▶ _Recorded data_:

# # # # #

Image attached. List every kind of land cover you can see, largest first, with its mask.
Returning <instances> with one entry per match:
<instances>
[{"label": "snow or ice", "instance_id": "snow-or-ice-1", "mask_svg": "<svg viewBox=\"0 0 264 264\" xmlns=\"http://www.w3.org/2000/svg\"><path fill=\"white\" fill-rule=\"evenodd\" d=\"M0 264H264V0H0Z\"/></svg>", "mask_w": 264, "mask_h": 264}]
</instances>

# # # # #

Quote every line of the records above word for word, with no changes.

Image attached. List every kind of land cover you can see, largest first, with its mask.
Returning <instances> with one entry per match:
<instances>
[{"label": "snow or ice", "instance_id": "snow-or-ice-1", "mask_svg": "<svg viewBox=\"0 0 264 264\" xmlns=\"http://www.w3.org/2000/svg\"><path fill=\"white\" fill-rule=\"evenodd\" d=\"M0 264H264V0H0Z\"/></svg>", "mask_w": 264, "mask_h": 264}]
</instances>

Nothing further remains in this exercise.